Pendant tout ce temps, le leader du cartel de Sinaloa, El Chapo, s’est échappé à deux reprises des geôles mexicaines et la fortune de Genaro García Luna n’a fait que grandir. Cela permet à ce dernier de louer à une maison évaluée à 3,3 millions de dollars à Miami en 2013, un an après la fin de ses fonctions. Arrêté en 2016, El Chapo est finalement extradé vers les États-Unis deux ans plus tard. Les noms des anciens présidents Felipe Calderón (2006-2012) et Enrique Peña Nieto (2012-2018) sont cités à son procès.
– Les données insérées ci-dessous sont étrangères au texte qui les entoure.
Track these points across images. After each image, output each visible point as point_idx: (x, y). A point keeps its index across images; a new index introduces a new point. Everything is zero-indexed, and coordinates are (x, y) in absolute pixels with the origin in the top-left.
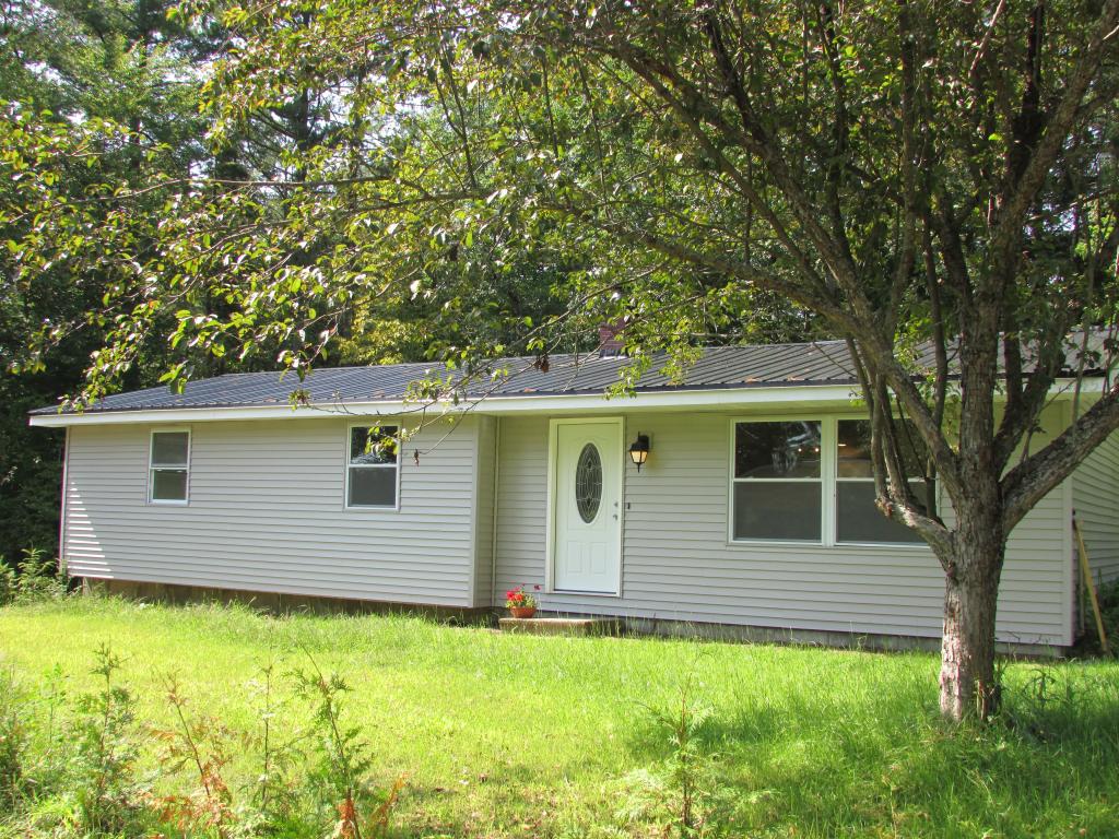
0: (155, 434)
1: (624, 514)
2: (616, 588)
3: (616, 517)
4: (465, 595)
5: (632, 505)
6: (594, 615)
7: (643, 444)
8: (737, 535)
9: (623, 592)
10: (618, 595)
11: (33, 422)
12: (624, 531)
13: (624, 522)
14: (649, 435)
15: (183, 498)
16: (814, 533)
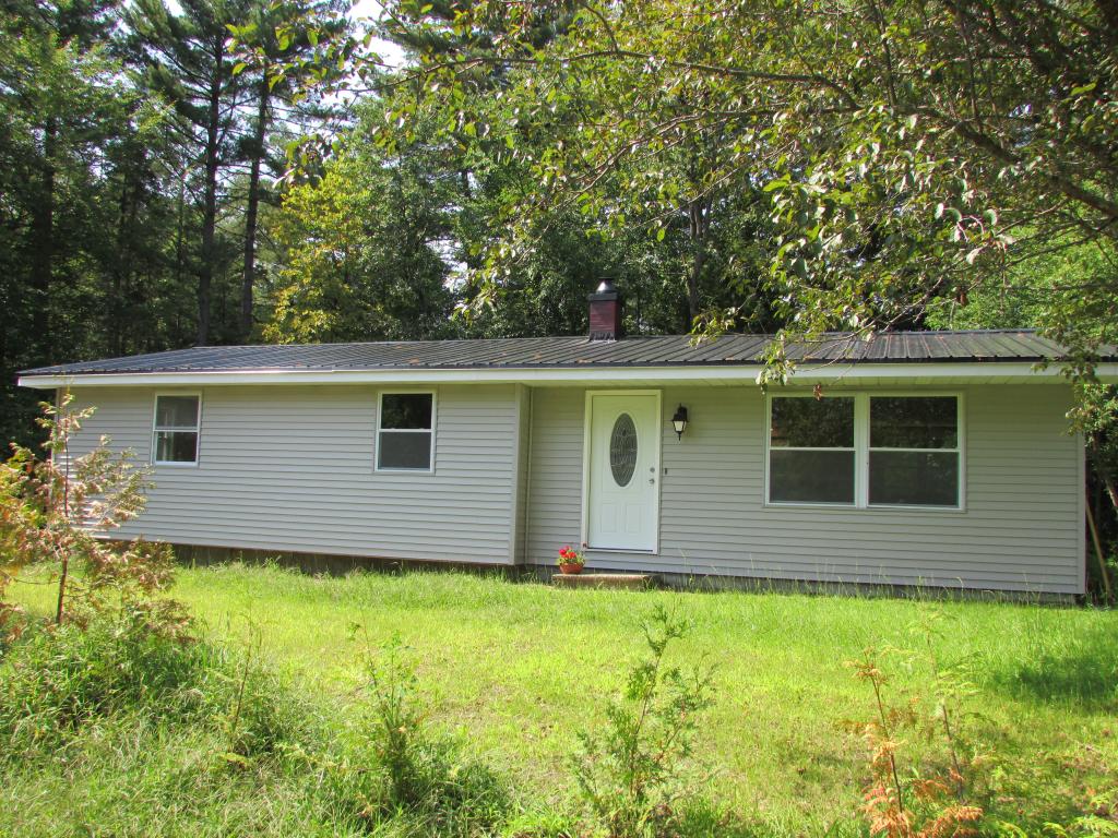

Le second a reçu 100 millions de dollars de pots-de-vin du cartel, a raconté un de ses anciens dirigeants, Alex Cifuentes.
Aujourd’hui, c’est donc Genaro García Luna qui est accusé d’avoir « reçu des millions de dollars de pots-de-vin d’El Chapo quand il contrôlait les forces de police du Mexique et était responsable de sa sécurité », a déclaré le procureur américain Richard Donoghue. L’ancien chef de la police mexicaine a obtenu la nationalité américaine en 2018 « en mentant sur son passé criminel lié au cartel de Sinaloa », a-t-il ajouté. C’est du moins ce que le procès devrait démontrer.